Excerpt:
The developmental and health benefits of breastfeeding should be considered along with the mother’s clinical need for OLINVYK and any potential adverse effects on the breastfed infant from OLINVYK or from the underlying maternal condition.
3. Females and Males of Reproductive Potential- Infertility - Chronic use of opioids may cause reduced fertility in females and males of reproductive potential. It is not known whether these effects on fertility are reversible.
4. Pediatric Use- The safety and effectiveness of OLINVYK in pediatric patients has not been established.
5. Geriatric Use- Controlled clinical studies of OLINVYK did not include sufficient numbers of subjects aged 65 and over to determine whether they respond differently from younger subjects.
Other reported clinical experience has not identified differences in responses between the elderly and younger patients. In general, dose selection for an elderly patient should be cautious, usually starting at the low end of the dosing range, reflecting the greater frequency of decreased hepatic, renal, or cardiac function, and of concomitant disease or other drug therapy.
Elderly patients (aged 65 years or older) may have increased sensitivity to OLINVYK. In general, use caution when selecting a dosage for an elderly patient, usually starting at the low end of the dosing range, reflecting the greater frequency of decreased hepatic, renal, or cardiac function and of concomitant disease or other drug therapy.

[Quiz items based on charts]
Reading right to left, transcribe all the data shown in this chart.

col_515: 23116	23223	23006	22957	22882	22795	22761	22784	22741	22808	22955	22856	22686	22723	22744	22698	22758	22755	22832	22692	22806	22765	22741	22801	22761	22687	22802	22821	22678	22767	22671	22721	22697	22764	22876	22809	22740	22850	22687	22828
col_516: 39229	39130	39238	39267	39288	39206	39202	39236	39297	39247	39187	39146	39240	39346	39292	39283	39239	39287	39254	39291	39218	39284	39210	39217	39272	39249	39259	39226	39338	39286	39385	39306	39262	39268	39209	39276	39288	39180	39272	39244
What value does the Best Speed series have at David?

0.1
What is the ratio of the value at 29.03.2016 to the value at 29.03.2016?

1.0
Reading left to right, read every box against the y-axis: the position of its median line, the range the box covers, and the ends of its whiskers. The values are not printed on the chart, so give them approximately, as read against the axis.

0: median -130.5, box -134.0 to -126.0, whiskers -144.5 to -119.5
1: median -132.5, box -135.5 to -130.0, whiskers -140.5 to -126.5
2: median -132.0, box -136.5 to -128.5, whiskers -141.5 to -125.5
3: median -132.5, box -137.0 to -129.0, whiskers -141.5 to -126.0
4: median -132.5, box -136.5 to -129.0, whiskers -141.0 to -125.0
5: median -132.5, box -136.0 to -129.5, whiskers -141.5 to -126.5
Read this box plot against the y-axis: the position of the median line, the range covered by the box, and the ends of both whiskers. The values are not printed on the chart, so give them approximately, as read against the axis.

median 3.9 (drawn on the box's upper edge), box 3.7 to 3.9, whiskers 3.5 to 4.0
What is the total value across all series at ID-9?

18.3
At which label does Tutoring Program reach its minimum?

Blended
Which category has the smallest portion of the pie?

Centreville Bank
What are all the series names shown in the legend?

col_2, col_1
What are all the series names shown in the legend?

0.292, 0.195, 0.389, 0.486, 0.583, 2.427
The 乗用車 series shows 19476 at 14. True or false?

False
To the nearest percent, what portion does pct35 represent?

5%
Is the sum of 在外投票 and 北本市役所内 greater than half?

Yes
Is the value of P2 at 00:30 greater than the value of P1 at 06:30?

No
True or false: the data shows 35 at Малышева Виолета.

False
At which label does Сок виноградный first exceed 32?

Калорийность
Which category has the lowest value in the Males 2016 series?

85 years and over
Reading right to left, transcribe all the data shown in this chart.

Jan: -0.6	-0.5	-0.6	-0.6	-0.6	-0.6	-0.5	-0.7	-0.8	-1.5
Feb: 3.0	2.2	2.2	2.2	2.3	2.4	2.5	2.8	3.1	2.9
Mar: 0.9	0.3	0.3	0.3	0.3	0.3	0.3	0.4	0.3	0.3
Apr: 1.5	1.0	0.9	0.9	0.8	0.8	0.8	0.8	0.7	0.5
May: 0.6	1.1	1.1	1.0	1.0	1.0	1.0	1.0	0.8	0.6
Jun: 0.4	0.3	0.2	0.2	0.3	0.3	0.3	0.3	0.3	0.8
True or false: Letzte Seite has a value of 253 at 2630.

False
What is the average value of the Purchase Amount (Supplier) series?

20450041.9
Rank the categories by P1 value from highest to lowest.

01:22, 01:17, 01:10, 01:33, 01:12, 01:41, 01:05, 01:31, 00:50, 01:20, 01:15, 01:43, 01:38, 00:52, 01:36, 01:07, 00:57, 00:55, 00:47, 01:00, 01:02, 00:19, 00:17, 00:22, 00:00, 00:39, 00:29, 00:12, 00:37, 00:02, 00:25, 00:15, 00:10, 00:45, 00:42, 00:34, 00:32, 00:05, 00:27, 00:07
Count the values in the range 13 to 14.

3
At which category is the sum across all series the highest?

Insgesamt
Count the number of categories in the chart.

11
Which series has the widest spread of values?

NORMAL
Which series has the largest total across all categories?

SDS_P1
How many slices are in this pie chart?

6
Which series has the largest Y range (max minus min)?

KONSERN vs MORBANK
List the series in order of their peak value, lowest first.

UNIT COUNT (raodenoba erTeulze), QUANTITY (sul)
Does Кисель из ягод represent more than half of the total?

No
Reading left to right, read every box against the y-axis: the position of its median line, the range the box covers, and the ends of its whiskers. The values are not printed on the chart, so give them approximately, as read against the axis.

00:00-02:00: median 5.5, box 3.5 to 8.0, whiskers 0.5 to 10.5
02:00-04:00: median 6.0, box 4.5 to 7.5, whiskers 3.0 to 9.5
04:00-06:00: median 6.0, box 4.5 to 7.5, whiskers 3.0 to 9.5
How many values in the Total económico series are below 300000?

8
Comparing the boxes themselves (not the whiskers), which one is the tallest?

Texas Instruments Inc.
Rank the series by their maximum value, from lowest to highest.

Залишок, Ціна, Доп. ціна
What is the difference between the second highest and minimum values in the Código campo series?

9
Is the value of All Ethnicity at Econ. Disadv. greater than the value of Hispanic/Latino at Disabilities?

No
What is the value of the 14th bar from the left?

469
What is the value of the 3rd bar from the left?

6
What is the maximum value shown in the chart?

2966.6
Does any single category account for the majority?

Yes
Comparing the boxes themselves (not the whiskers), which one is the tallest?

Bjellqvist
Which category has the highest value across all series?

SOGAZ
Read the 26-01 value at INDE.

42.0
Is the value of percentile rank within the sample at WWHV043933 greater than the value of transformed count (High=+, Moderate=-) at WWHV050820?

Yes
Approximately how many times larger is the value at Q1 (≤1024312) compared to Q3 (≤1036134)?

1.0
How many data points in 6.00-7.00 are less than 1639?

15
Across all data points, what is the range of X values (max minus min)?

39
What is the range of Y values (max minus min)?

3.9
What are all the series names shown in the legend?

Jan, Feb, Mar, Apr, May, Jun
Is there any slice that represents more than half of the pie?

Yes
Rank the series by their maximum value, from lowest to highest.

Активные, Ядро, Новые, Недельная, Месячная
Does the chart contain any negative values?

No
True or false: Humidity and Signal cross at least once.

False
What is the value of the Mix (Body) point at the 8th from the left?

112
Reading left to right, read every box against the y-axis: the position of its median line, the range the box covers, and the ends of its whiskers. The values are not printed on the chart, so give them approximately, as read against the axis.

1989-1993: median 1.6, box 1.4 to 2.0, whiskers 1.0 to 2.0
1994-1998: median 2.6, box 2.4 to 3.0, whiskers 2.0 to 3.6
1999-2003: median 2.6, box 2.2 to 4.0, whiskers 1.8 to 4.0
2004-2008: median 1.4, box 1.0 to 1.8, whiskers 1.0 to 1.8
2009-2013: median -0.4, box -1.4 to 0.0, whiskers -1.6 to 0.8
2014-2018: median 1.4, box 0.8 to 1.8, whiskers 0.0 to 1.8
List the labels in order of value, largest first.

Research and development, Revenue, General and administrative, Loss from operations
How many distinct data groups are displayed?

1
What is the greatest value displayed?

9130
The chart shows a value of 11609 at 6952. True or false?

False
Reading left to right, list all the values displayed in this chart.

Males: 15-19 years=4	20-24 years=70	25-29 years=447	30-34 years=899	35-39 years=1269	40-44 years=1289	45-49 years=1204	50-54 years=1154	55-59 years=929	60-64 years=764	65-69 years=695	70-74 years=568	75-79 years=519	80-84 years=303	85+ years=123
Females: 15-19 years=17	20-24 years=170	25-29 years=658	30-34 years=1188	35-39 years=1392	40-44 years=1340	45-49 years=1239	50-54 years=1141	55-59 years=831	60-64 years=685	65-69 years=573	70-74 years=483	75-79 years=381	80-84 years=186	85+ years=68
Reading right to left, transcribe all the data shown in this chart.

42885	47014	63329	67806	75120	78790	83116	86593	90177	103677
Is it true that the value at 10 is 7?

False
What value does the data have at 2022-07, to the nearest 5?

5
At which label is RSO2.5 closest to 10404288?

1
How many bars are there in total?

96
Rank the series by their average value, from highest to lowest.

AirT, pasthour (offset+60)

Tasks:
1. According to the OLINVYK excerpt, in which patients have the safety and effectiveness of OLINVYK not been established?
2. Rewrite the OLINVYK excerpt from "The developmental and" to "not been established.", swapping "breastfed infant" for "nursing infant".

Replies:
1. In pediatric patients.

2.
The developmental and health benefits of breastfeeding should be considered along with the mother’s clinical need for OLINVYK and any potential adverse effects on the nursing infant from OLINVYK or from the underlying maternal condition.
3. Females and Males of Reproductive Potential- Infertility - Chronic use of opioids may cause reduced fertility in females and males of reproductive potential. It is not known whether these effects on fertility are reversible.
4. Pediatric Use- The safety and effectiveness of OLINVYK in pediatric patients has not been established.